Virtual reality (VR) is the thing everyone’s been talking about for awhile now, but its widespread appeal and accessibility still remains in question. VR games require the purchase of specialized hardware, so they exist more within the console gaming space than in mobile. Relatively few people have made the plunge yet, but VR could still become dominant in its niche with some upgrade to the technology, and making it more accessible to different budgets. GQ wonders if VR gaming could be over before it started, but pcmag.com still made a best of VR headsets list last December just before the big holiday buying season. So everyone feels a bit let’s-wait-and-see.
Augmented reality (AR) had it’s biggest and most promising success so far in Pokemon Go, which was all the rage, and is still making millions of dollars per week. Just after its release in 2016, AR was “set to transform gaming,” but it hasn’t really done so yet. There are enough AR games out there to have a 25 Best AR Games of 2017 list, but aside from Pokemon Go, it hasn’t hit the mainstream the way makers had hoped. AR’s future, in fact, might be in applying the technology to other industries like architecture and construction, other design industries. It might also have smart medical applications.
Multi-screen gaming is not new, but the concurrent rise of social media, smartphones, and cloud computing means that more people now expect gaming to be a social experience unlimited by the players’ personal location. Cloud-based games, games designed to be played on a big screen and a little screen simultaneously, and games designed to move fluidly from one device to another could all have a major effect on the market, as could movement toward more open-source gaming.

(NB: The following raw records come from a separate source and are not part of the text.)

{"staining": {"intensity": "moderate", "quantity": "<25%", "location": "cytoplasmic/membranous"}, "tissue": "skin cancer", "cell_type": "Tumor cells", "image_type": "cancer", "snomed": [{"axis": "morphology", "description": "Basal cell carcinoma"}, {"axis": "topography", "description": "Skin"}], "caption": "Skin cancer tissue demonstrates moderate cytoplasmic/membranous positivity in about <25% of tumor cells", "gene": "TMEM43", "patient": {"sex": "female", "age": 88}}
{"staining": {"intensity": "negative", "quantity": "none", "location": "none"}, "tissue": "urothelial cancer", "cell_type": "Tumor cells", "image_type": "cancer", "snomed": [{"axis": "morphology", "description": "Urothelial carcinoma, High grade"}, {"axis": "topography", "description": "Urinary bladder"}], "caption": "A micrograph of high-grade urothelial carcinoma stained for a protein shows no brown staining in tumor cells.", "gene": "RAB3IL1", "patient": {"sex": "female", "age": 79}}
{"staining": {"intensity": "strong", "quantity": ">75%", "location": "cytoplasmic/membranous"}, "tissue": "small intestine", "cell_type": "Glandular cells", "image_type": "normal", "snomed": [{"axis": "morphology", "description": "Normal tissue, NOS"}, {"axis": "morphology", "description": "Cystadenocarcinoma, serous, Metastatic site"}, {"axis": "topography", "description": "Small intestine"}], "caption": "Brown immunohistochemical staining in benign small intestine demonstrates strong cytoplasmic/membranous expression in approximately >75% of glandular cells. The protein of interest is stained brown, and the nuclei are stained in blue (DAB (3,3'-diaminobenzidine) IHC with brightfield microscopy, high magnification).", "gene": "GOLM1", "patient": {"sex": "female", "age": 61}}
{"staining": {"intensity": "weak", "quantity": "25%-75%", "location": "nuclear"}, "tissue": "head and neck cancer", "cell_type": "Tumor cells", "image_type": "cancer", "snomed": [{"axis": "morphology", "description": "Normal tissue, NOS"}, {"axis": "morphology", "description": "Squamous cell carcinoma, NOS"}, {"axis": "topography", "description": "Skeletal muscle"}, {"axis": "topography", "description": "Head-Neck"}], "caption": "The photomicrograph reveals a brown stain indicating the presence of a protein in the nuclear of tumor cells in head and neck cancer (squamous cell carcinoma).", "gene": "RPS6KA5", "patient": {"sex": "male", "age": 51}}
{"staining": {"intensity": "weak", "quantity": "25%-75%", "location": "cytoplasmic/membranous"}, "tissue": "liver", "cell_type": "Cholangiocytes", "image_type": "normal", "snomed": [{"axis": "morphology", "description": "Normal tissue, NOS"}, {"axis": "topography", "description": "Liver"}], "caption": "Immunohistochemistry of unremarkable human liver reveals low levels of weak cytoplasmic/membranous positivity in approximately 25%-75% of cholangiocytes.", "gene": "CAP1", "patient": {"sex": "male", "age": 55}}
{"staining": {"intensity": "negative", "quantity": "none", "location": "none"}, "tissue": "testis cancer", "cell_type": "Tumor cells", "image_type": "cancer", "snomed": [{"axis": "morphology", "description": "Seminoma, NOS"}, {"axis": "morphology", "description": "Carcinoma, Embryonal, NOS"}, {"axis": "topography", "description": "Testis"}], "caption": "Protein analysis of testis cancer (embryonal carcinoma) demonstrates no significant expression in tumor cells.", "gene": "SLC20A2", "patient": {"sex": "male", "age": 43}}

Games can still guide us in our quest to own our own mobile space
Not everyone loves what mobile has done for (to?) video games, but one thing is still true: more people are playing games more often than probably ever before in history. Whether it’s the emotional escape that numbs our overwhelmed minds, the energetic release of in-game violence, the satisfying ka-ching of achievement when we’ve succeeded at some task, the collaborative quality of a multiplayer universe, an enjoyment of the art of the environment, or the graceful dance of gameplay, gaming still rules the mobile landscape and chances are, its success will always have something to teach the rest of us.